[Lines of data]

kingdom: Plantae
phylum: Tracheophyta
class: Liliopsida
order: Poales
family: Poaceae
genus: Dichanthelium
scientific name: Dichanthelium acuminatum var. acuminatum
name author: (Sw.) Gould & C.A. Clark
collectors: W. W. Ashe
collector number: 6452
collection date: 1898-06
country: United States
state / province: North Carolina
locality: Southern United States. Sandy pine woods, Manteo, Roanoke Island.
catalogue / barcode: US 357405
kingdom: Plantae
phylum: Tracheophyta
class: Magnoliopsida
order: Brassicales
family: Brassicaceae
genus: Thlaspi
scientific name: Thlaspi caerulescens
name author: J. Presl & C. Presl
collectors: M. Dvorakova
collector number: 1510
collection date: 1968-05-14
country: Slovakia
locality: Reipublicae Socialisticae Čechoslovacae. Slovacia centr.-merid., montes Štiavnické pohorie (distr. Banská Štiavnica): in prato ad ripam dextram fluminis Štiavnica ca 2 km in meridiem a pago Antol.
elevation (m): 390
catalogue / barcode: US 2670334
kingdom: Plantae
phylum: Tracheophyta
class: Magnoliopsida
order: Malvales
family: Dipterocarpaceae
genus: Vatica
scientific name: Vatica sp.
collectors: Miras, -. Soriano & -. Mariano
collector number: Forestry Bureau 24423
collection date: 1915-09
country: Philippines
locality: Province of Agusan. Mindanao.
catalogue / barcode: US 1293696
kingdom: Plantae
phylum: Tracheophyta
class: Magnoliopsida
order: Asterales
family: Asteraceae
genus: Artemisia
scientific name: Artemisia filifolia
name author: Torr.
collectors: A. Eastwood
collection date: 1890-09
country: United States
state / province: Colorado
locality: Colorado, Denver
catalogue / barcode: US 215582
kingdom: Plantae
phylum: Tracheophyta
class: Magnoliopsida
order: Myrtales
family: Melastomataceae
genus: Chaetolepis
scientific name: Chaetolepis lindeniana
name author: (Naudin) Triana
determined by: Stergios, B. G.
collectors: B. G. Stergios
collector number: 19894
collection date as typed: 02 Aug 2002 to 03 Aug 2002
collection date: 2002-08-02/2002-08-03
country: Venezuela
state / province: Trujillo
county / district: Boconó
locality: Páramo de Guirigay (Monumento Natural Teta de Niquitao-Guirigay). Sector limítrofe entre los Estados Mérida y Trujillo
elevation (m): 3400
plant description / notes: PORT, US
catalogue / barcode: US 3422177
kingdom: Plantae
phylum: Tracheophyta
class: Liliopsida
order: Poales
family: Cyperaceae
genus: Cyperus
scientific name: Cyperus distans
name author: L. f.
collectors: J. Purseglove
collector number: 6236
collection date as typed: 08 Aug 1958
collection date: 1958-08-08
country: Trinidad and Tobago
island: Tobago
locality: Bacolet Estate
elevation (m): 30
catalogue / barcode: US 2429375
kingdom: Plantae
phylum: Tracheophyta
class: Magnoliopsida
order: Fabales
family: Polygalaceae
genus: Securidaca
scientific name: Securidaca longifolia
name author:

■ **DIRECTIONS FOR THIS TASK**:
Write out, unchanged, the records from the line holding "genus: Cyperus" to the line holding "family: Polygalaceae", inclusive.

■ **FINISHED ANSWER**:
genus: Cyperus
scientific name: Cyperus distans
name author: L. f.
collectors: J. Purseglove
collector number: 6236
collection date as typed: 08 Aug 1958
collection date: 1958-08-08
country: Trinidad and Tobago
island: Tobago
locality: Bacolet Estate
elevation (m): 30
catalogue / barcode: US 2429375
kingdom: Plantae
phylum: Tracheophyta
class: Magnoliopsida
order: Fabales
family: Polygalaceae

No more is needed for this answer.